In response to declining the lack of activity among natural gas drillers, Enable has reduced its capital expansion plans for fiscal 2016 by 66% to only $375 million. As part of the planned capital reduction, Enable is delaying a new 200 million cubic feet per day (MMcf/d) natural gas processing plant in Oklahoma’s Anadarko Basin until late 2017.
“I believe these announcements are an effective response to today’s challenging market conditions,” said Enable President and CEO Rod Sailor.
On the regulated side of the business, CenterPoint serves as the holding company for natural gas utilities in Arkansas, Oklahoma, Louisiana, Texas and Minnesota.

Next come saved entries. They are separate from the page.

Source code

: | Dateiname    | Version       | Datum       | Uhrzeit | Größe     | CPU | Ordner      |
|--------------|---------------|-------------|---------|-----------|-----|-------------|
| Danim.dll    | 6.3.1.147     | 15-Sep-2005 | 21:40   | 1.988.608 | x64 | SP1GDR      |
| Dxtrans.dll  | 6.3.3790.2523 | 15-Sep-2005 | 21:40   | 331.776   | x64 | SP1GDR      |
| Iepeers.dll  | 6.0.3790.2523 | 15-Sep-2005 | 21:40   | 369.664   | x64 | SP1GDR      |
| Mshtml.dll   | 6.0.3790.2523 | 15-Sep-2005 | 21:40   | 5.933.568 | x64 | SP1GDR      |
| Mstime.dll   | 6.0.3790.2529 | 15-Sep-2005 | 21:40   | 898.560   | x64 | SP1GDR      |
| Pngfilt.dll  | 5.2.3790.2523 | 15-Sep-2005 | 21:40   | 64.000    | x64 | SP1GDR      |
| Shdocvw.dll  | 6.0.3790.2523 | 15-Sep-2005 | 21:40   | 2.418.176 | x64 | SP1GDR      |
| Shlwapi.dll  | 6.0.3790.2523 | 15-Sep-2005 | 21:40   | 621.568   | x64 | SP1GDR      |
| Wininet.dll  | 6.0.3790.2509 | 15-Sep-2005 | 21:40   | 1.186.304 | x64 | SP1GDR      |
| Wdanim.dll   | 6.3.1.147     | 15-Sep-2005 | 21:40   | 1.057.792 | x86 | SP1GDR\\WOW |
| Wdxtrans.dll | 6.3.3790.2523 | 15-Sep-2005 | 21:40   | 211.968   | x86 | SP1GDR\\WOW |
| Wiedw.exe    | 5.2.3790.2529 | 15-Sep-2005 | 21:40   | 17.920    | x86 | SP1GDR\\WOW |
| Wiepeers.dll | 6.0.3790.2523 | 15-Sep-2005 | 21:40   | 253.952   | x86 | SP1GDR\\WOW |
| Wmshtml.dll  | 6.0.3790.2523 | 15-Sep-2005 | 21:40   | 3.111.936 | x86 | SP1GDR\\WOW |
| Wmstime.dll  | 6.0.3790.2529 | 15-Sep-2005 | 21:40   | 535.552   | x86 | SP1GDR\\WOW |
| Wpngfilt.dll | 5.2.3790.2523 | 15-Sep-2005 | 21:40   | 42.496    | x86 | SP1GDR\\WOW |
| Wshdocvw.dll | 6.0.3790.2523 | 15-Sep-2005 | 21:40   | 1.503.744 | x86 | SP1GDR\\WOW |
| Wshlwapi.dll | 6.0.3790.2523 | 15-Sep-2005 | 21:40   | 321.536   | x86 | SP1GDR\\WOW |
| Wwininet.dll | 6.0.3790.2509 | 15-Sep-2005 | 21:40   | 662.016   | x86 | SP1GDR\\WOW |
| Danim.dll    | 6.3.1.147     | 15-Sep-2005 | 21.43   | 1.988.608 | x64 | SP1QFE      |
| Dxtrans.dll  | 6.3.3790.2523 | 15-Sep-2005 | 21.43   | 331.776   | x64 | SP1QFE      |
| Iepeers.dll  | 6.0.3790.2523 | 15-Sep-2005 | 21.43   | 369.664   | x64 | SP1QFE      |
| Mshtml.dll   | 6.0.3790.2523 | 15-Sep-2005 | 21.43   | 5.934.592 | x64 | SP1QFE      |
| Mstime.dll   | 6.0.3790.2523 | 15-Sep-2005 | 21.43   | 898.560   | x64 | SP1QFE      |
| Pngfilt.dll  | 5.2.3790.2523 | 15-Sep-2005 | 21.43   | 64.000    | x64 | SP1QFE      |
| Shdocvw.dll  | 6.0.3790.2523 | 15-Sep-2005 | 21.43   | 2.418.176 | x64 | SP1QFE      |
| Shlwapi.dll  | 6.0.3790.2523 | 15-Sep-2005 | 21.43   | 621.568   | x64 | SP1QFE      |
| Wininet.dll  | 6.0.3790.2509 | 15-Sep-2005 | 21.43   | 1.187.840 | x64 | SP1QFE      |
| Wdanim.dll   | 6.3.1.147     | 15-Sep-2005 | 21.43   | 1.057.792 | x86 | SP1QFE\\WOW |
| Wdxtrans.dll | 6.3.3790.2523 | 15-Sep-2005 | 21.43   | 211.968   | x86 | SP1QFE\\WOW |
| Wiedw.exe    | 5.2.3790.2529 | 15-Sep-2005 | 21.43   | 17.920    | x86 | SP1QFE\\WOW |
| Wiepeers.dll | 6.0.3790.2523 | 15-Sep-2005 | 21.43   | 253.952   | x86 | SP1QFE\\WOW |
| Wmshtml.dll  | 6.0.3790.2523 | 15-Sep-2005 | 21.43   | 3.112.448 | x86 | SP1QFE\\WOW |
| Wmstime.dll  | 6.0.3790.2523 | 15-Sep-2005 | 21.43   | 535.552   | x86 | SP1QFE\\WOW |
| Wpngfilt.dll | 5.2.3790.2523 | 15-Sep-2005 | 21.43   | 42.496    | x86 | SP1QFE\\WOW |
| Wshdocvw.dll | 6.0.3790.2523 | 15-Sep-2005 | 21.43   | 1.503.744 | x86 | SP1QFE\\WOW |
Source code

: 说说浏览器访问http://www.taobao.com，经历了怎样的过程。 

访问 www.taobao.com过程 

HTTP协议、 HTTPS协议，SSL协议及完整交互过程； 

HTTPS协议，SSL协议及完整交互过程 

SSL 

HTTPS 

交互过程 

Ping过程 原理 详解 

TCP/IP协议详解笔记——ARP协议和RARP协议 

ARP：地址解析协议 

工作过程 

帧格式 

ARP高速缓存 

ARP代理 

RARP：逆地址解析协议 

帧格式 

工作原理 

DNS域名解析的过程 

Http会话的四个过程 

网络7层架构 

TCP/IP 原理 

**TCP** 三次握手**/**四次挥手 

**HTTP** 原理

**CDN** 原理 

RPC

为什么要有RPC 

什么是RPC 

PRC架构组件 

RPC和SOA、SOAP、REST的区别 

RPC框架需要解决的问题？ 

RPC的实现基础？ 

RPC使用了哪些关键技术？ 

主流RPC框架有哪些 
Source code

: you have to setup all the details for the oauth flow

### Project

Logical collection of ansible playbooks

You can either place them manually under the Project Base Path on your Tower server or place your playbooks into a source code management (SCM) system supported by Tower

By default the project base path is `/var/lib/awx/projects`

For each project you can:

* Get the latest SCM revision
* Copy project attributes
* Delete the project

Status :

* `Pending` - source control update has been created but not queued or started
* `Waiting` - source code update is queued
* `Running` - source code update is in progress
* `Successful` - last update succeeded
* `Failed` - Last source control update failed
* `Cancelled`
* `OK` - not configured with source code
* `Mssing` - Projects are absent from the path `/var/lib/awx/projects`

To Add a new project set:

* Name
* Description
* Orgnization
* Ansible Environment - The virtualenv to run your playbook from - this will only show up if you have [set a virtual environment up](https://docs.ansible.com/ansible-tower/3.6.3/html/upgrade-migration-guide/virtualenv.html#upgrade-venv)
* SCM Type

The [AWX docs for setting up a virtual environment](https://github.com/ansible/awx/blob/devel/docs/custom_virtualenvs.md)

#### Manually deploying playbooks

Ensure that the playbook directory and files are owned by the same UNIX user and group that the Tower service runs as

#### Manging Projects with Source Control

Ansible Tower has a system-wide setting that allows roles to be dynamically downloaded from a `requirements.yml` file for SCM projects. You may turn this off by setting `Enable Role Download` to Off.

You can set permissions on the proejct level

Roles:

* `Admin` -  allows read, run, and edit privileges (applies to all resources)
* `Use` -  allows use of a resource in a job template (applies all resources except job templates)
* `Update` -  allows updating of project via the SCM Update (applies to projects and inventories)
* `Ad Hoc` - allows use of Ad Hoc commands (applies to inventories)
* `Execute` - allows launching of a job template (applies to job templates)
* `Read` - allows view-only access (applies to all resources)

Those utilities produced $265 million of operating income for CenterPoint in the third quarter of 2015, compared with $233 million for the same quarter of the prior year.
In November, CenterPoint Energy Arkansas filed an application with the Arkansas Public Service Commission (APSC) to change the company’s natural gas distribution rates that will push up the average residential customer’s bill by $6.68 per month.
Arkansas’ largest gas utility has nearly 430,000 residential, commercial and industrial customers across the state. If the PSC approves the filing, CenterPoint expects the new rates would go into effect in the third quarter of 2016 and would generate approximately $35.6 million in additional revenue each year. The effect on individual monthly bills will vary depending on natural gas use and customer class, officials said.
Like other major corporations that own income-producing real estate or assets, including retailers, department store chains and telecom companies, utility operators are also exploring the use of REIT structures to take money-losing assets off the books and offer favorable tax benefits to investors seeking higher dividends. Such a deal, however, would have to be approved by Arkansas utility regulators.
CenterPoint officials said there can be no assurances either of its strategic reviews involving Enable and the company’s utility business leads to any specific action or deals. The Houston-based energy giant also said it does not intend to disclose further developments on Enable or the utility business unless its board of director approves a specific action in consultation with its financial and legal advisors.